“Well, I knew him one day. I went to see a swimming meet. He was a strong swimmer, right?”
She cried harder. “Yes.”
I told her how I had gone to a swim meet with some friends to cheer on one of our friends and how I had remembered seeing her boyfriend. I admired his strong shoulders and chest, and how I had recalled how cute he had been and remembered his name since he had won the meet. It was a single memory from one day that I hadn’t thought about in seventeen years until this moment.
We sat there staring at each other not knowing what to make of our meeting.
“Did Aunt Sarah know this when she met you?”
Aunt Sarah had been standing near the door and walked up to Katy to ask her how she had known Matt. Katy told her that she had come with a friend of Matt’s, and that she had never known him, but that she had lost her boyfriend to the same tragedy. I wondered what the message was to be in our meeting, but instead just sat with Katy holding her hand while we cried together.

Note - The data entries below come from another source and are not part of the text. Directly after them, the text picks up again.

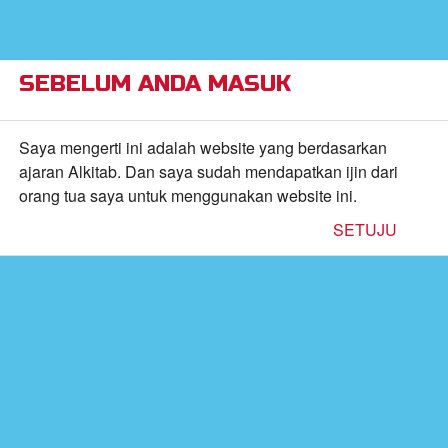
×
Alkitab Anak Superbook,
VIEW
Video, dan Permainan
CBN, Inc.
FREE - In Google Play
SEBELUM ANDA MASUK
Return to Content
Saya mengerti ini adalah website yang berdasarkan
ajaran Alkitab. Dan saya sudah mendapatkan ijin dari
orang tua saya untuk menggunakan website ini.
inan
SETUJU
kan
de
b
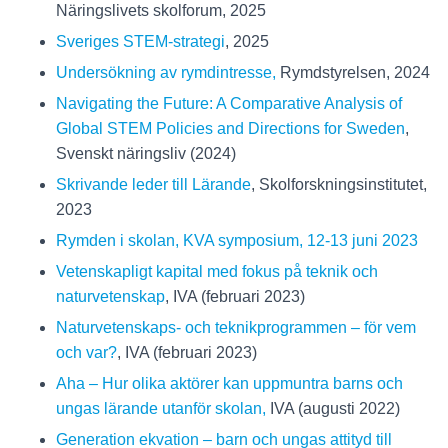
Näringslivets skolforum, 2025
Sveriges STEM-strategi
, 2025
Undersökning av rymdintresse,
Rymdstyrelsen, 2024
Navigating the Future: A Comparative Analysis of
Global STEM Policies and Directions for Sweden
,
Svenskt näringsliv (2024)
Skrivande leder till Lärande
, Skolforskningsinstitutet,
2023
Rymden i skolan, KVA symposium, 12-13 juni 2023
Vetenskapligt kapital med fokus på teknik och
naturvetenskap
, IVA (februari 2023)
Naturvetenskaps- och teknikprogrammen – för vem
och var?
, IVA (februari 2023)
Aha – Hur olika aktörer kan uppmuntra barns och
ungas lärande utanför skolan,
IVA (augusti 2022)
Generation ekvation – barn och ungas attityd till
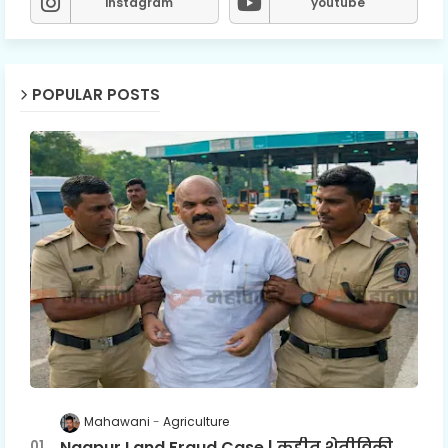
instagram
youtube
POPULAR POSTS
Mahawani
Agriculture
Nagpur Land Fraud Case | कुहीत शेतीविक्री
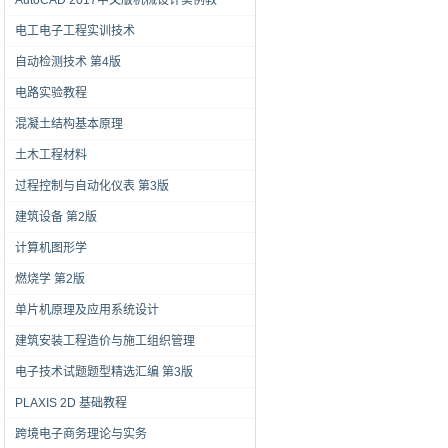
AutoCAD 2017中文版机械设计实例教
电工电子工程实训技术
自动检测技术 第4版
电路实验教程
混凝土结构基本原理
土木工程材料
过程控制与自动化仪表 第3版
建筑设备 第2版
计算机图形学
燃烧学 第2版
单片机原理及应用系统设计
建筑安装工程造价与施工组织管理
电子技术试题题型精选汇编 第3版
PLAXIS 2D 基础教程
跨境电子商务理论与实务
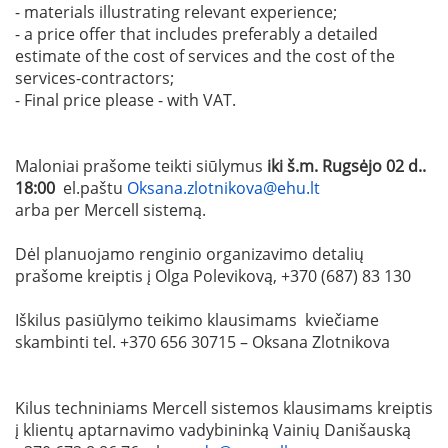
- materials illustrating relevant experience;
- a price offer that includes preferably a detailed
estimate of the cost of services and the cost of the
services-contractors;
- Final price please - with VAT.
Maloniai prašome teikti siūlymus
iki š.m. Rugsėjo 02 d..
18:00
el.paštu
Oksana.zlotnikova@ehu.lt
arba per Mercell sistemą.
Dėl planuojamo renginio organizavimo detalių
prašome kreiptis į Olga Polevikovą, +370 (687) 83 130
Iškilus pasiūlymo teikimo klausimams kviečiame
skambinti tel. +370 656 30715 – Oksana Zlotnikova
Kilus techniniams Mercell sistemos klausimams kreiptis
į klientų aptarnavimo vadybininką Vainių Danišauską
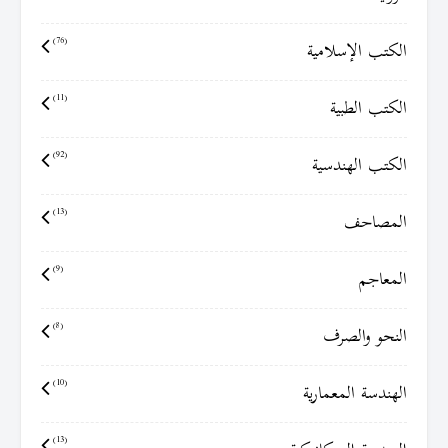
الكتب الإسلامية
(76)
الكتب الطبية
(11)
الكتب الهندسية
(92)
المصاحف
(13)
المعاجم
(9)
النحو والصرف
(8)
الهندسة المعمارية
(10)
(13)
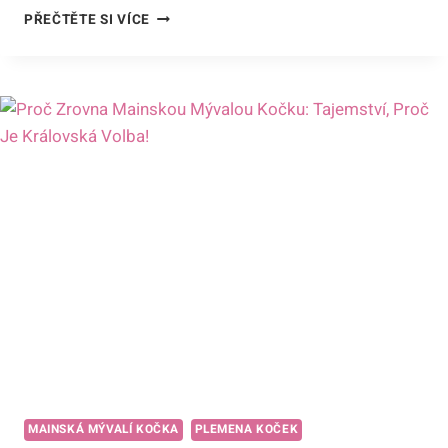
KOČKA
PŘEČTĚTE SI VÍCE
DOMÁCÍ
POVAHA:
OD
LASKAVÉ
PRINCEZNY
PO
DIVOKÉHO
LOVCE!
MAINSKÁ MÝVALÍ KOČKA
PLEMENA KOČEK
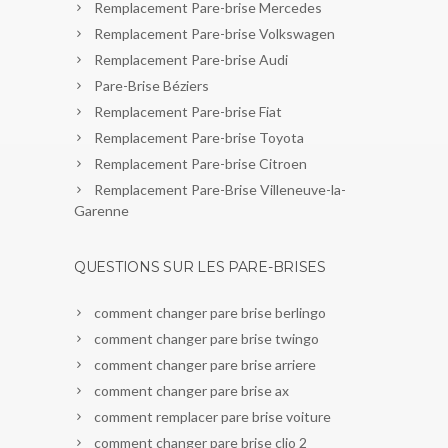
Remplacement Pare-brise Mercedes
Remplacement Pare-brise Volkswagen
Remplacement Pare-brise Audi
Pare-Brise Béziers
Remplacement Pare-brise Fiat
Remplacement Pare-brise Toyota
Remplacement Pare-brise Citroen
Remplacement Pare-Brise Villeneuve-la-
Garenne
QUESTIONS SUR LES PARE-BRISES
comment changer pare brise berlingo
comment changer pare brise twingo
comment changer pare brise arriere
comment changer pare brise ax
comment remplacer pare brise voiture
comment changer pare brise clio 2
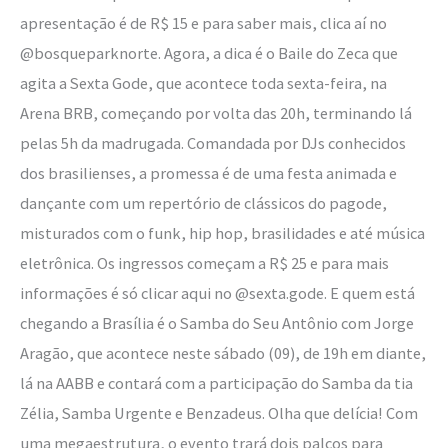
apresentação é de R$ 15 e para saber mais, clica aí no
@bosqueparknorte. Agora, a dica é o Baile do Zeca que
agita a Sexta Gode, que acontece toda sexta-feira, na
Arena BRB, começando por volta das 20h, terminando lá
pelas 5h da madrugada. Comandada por DJs conhecidos
dos brasilienses, a promessa é de uma festa animada e
dançante com um repertório de clássicos do pagode,
misturados com o funk, hip hop, brasilidades e até música
eletrônica. Os ingressos começam a R$ 25 e para mais
informações é só clicar aqui no @sexta.gode. E quem está
chegando a Brasília é o Samba do Seu Antônio com Jorge
Aragão, que acontece neste sábado (09), de 19h em diante,
lá na AABB e contará com a participação do Samba da tia
Zélia, Samba Urgente e Benzadeus. Olha que delícia! Com
uma megaestrutura, o evento trará dois palcos para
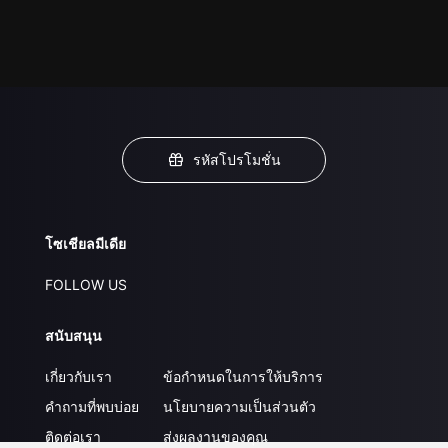
รหัสโปรโมชั่น
โซเชียลมีเดีย
FOLLOW US
สนับสนุน
เกี่ยวกับเรา
ข้อกำหนดในการให้บริการ
คำถามที่พบบ่อย
นโยบายความเป็นส่วนตัว
ติดต่อเรา
ส่งผลงานของคุณ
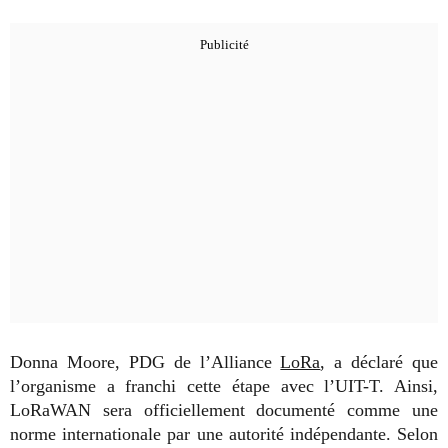
Donna Moore, PDG de l’Alliance
LoRa
, a déclaré que
l’organisme a franchi cette étape avec l’UIT-T. Ainsi,
LoRaWAN sera officiellement documenté comme une
norme internationale par une autorité indépendante. Selon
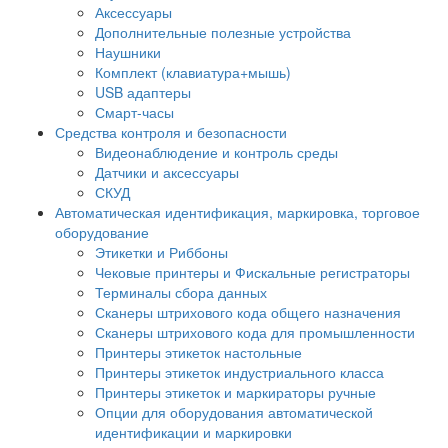
Аксессуары
Дополнительные полезные устройства
Наушники
Комплект (клавиатура+мышь)
USB адаптеры
Смарт-часы
Средства контроля и безопасности
Видеонаблюдение и контроль среды
Датчики и аксессуары
СКУД
Автоматическая идентификация, маркировка, торговое
оборудование
Этикетки и Риббоны
Чековые принтеры и Фискальные регистраторы
Терминалы сбора данных
Сканеры штрихового кода общего назначения
Сканеры штрихового кода для промышленности
Принтеры этикеток настольные
Принтеры этикеток индустриального класса
Принтеры этикеток и маркираторы ручные
Опции для оборудования автоматической
идентификации и маркировки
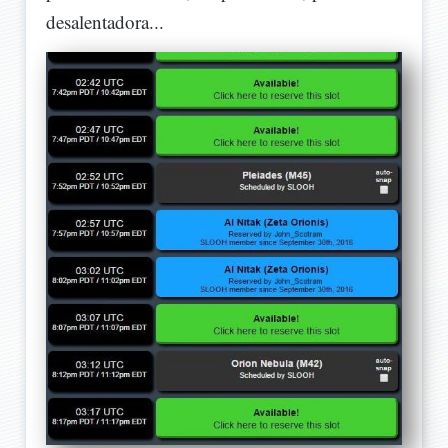
desalentadora...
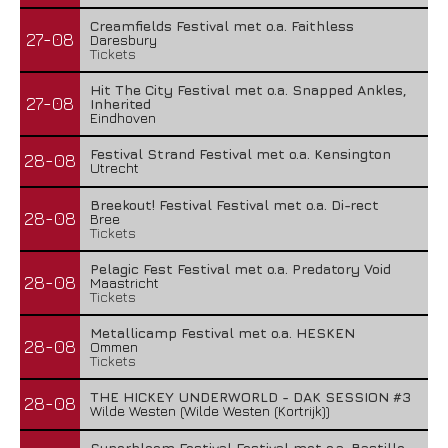
Creamfields Festival met o.a. Faithless
27-08
Daresbury
Tickets
Hit The City Festival met o.a. Snapped Ankles,
27-08
Inherited
Eindhoven
Festival Strand Festival met o.a. Kensington
28-08
Utrecht
Breekout! Festival Festival met o.a. Di-rect
28-08
Bree
Tickets
Pelagic Fest Festival met o.a. Predatory Void
28-08
Maastricht
Tickets
Metallicamp Festival met o.a. HESKEN
28-08
Ommen
Tickets
THE HICKEY UNDERWORLD - DAK SESSION #3
28-08
Wilde Westen (Wilde Westen (Kortrijk))
Superbloom Festival Festival met o.a. Bastille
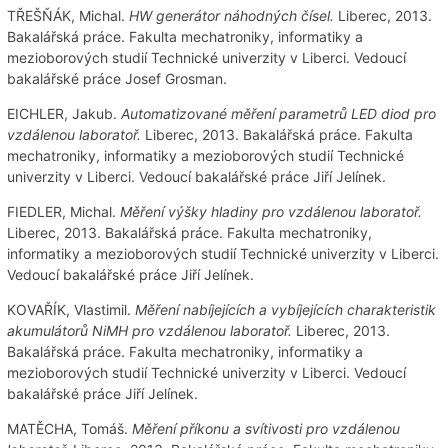
TŘEŠŇÁK, Michal.
HW generátor náhodných čísel.
Liberec, 2013.
Bakalářská práce. Fakulta mechatroniky, informatiky a
mezioborových studií Technické univerzity v Liberci. Vedoucí
bakalářské práce Josef Grosman.
EICHLER, Jakub.
Automatizované měření parametrů LED diod pro
vzdálenou laboratoř.
Liberec, 2013. Bakalářská práce. Fakulta
mechatroniky, informatiky a mezioborových studií Technické
univerzity v Liberci. Vedoucí bakalářské práce Jiří Jelínek.
FIEDLER, Michal.
Měření výšky hladiny pro vzdálenou laboratoř.
Liberec, 2013. Bakalářská práce. Fakulta mechatroniky,
informatiky a mezioborových studií Technické univerzity v Liberci.
Vedoucí bakalářské práce Jiří Jelínek.
KOVAŘÍK, Vlastimil.
Měření nabíjejících a vybíjejících charakteristik
akumulátorů NiMH pro vzdálenou laboratoř.
Liberec, 2013.
Bakalářská práce. Fakulta mechatroniky, informatiky a
mezioborových studií Technické univerzity v Liberci. Vedoucí
bakalářské práce Jiří Jelínek.
MATĚCHA, Tomáš.
Měření příkonu a svítivosti pro vzdálenou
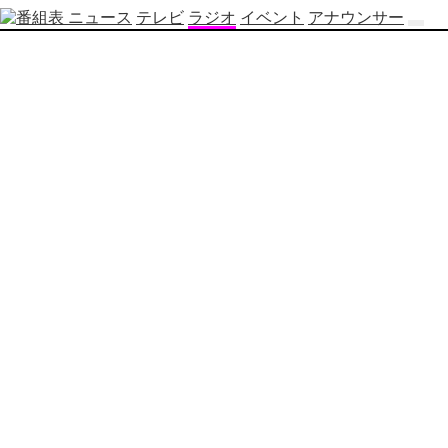
ニュース
テレビ
ラジオ
イベント
アナウンサー
テ
レ
ビ
番
組
表
OBS
制
作
番
組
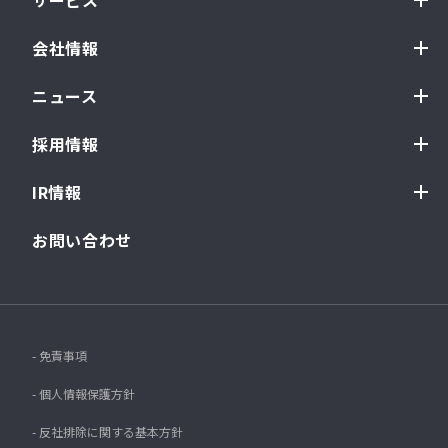
サービス
会社情報
ニュース
採用情報
IR情報
お問い合わせ
- 免責事項
- 個人情報保護方針
- 反社排除に関する基本方針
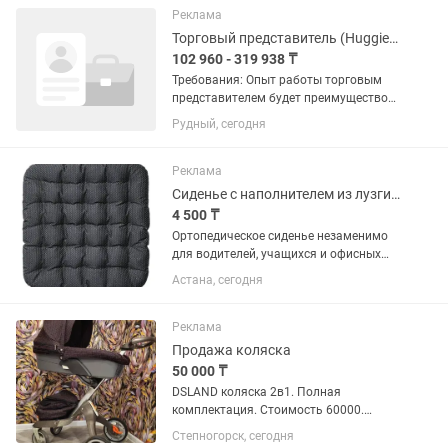
разные работы. Без вредных...
Реклама
Торговый представитель (Huggies Kotex, Kleenex, Depend)
102 960 - 319 938 ₸
Требования: Опыт работы торговым
представителем будет преимуществом.
Навыки ведения переговоров и
Рудный, сегодня
продаж. Коммуникабельность,
ответственность, нацеленность на
результат. Умение работать...
Реклама
Сиденье с наполнителем из лузги гречихи
4 500 ₸
Ортопедическое сиденье незаменимо
для водителей, учащихся и офисных
работников – тех, кто проводит сидя
Астана, сегодня
более 3-4 часов в день. Новое
улучшенное полимерное покрытие на
одной стороне сиденья для...
Реклама
Продажа коляска
50 000 ₸
DSLAND коляска 2в1. Полная
комплектация. Стоимость 60000.
Город Степногорск, возможна
Степногорск, сегодня
доставка через эндрайвер.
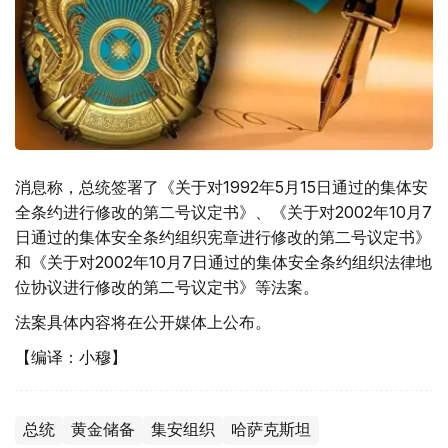
消息称，总统签署了《关于对1992年5月15日通过的集体安
全条约进行修改的第二号议定书》、《关于对2002年10月7
日通过的集体安全条约组织宪章进行修改的第二号议定书》
和《关于对2002年10月7日通过的集体安全条约组织法律地
位协议进行修改的第二号议定书》等法案。
法案具体内容将在公开媒体上公布。
【编译：小穆】
总统
黄金储备
集安组织
哈萨克斯坦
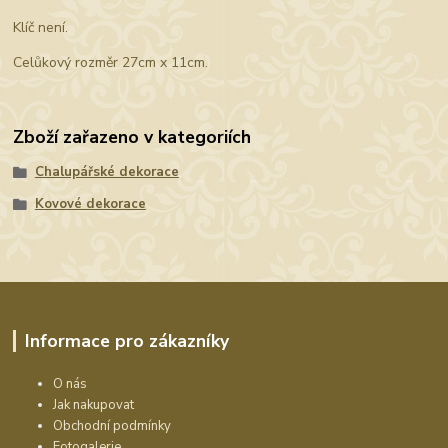
Klíč není.
Celůkový rozměr 27cm x 11cm.
Zboží zařazeno v kategoriích
Chalupářské dekorace
Kovové dekorace
Informace pro zákazníky
O nás
Jak nakupovat
Obchodní podmínky
Fotogalerie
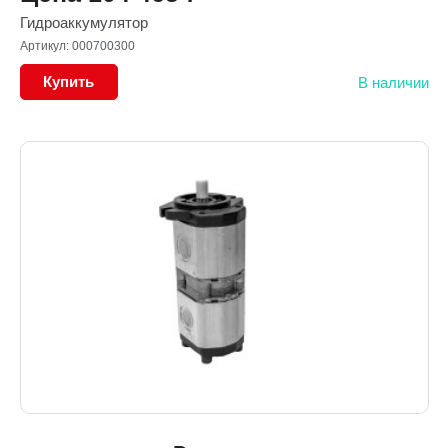
Гидроаккумулятор
Артикул: 000700300
Купить
В наличии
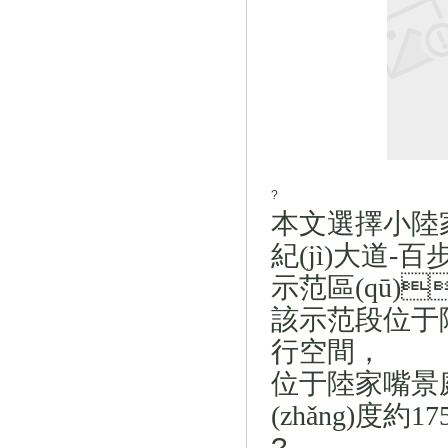
?
本文選擇小陸
紀(jì)大道
-
百
示范區(qū)
該示范段位于陸
行空間，
位于陸家嘴景
(zhǎng)度約
17
?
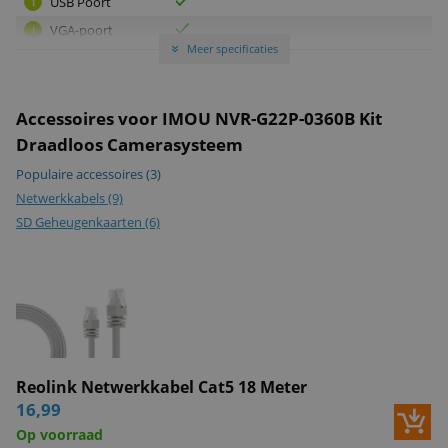
USB Poort
i
VGA-poort
i
Meer specificaties
»
Aantal camera's
4
i
Basic/Pro-Line
Pro-Line
i
Type opslag
Harde schijf
Accessoires voor IMOU NVR-G22P-0360B Kit
i
Draadloos Camerasysteem
ONVIF-
i
gecertificeerd
Populaire accessoires
(3)
Netwerkkabels
(9)
Beeld
SD Geheugenkaarten
(6)
Beeldsensor
1/2.7” 2 Megapixel Progressive CMOS
i
Minimale
0 Lux (With IR Illuminator)
i
verlichting
(zonder IR)
Lensgrootte
2.8mm
i
IR-cut
i
Reolink Netwerkkabel Cat5 18 Meter
Witbalans
Automatisch
i
16,99
Op voorraad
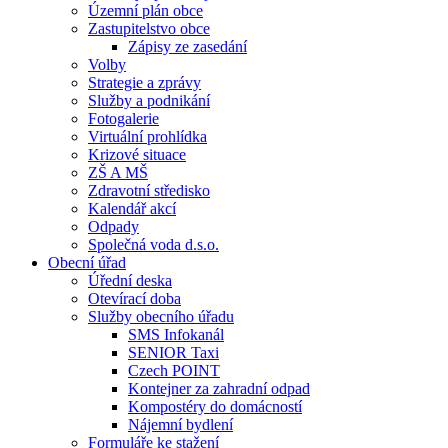
Územní plán obce
Zastupitelstvo obce
Zápisy ze zasedání
Volby
Strategie a zprávy
Služby a podnikání
Fotogalerie
Virtuální prohlídka
Krizové situace
ZŠ A MŠ
Zdravotní středisko
Kalendář akcí
Odpady
Společná voda d.s.o.
Obecní úřad
Úřední deska
Otevírací doba
Služby obecního úřadu
SMS Infokanál
SENIOR Taxi
Czech POINT
Kontejner za zahradní odpad
Kompostéry do domácností
Nájemní bydlení
Formuláře ke stažení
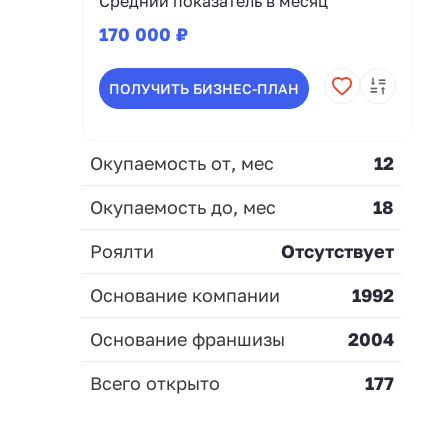
Средний показатель в месяц
170 000 ₽
ПОЛУЧИТЬ БИЗНЕС-ПЛАН
Окупаемость от, мес
12
Окупаемость до, мес
18
Роялти
Отсутствует
Основание компании
1992
Основание франшизы
2004
Всего открыто
177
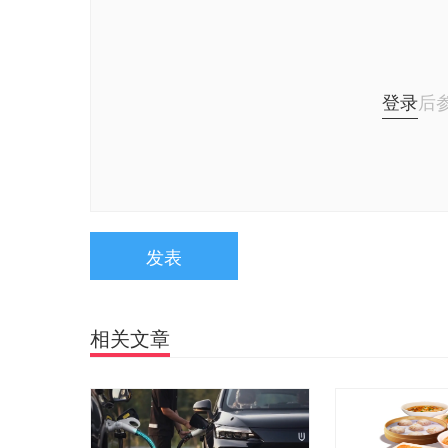
登录
后
发表
相关文章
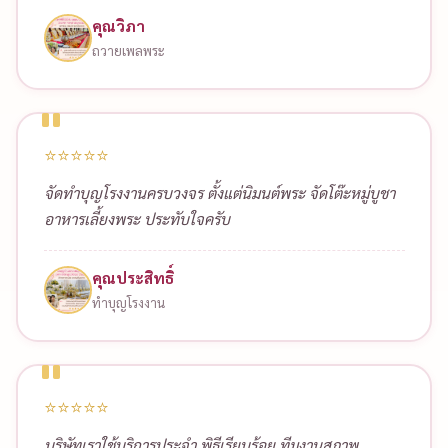
คุณวิภา
ถวายเพลพระ
⭐⭐⭐⭐⭐
จัดทำบุญโรงงานครบวงจร ตั้งแต่นิมนต์พระ จัดโต๊ะหมู่บูชา
อาหารเลี้ยงพระ ประทับใจครับ
คุณประสิทธิ์
ทำบุญโรงงาน
⭐⭐⭐⭐⭐
บริษัทเราใช้บริการประจำ พิธีเรียบร้อย ทีมงานสุภาพ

Matt’s business partner got on the microphone to help wipe away some of the devastation. We sat listening to friends and strangers do their recollections on what they remembered most about Matt. One new friend of mine, a man who had lost his daughter to suicide years before, had told me to ask one friend to be within arms reach of me throughout the service. He had told me that I would need it. As I sat there listening to these people’s stories about Matt, with my head spinning at the small miracles that had already been placed before me at the service so far, there was my friend who I had appointed as the person I could reach for. She pulled a chair up next to me, put her hand on my leg, and whispered, “How are you doing?”
“You have no idea,” as I blew my nose and smiled.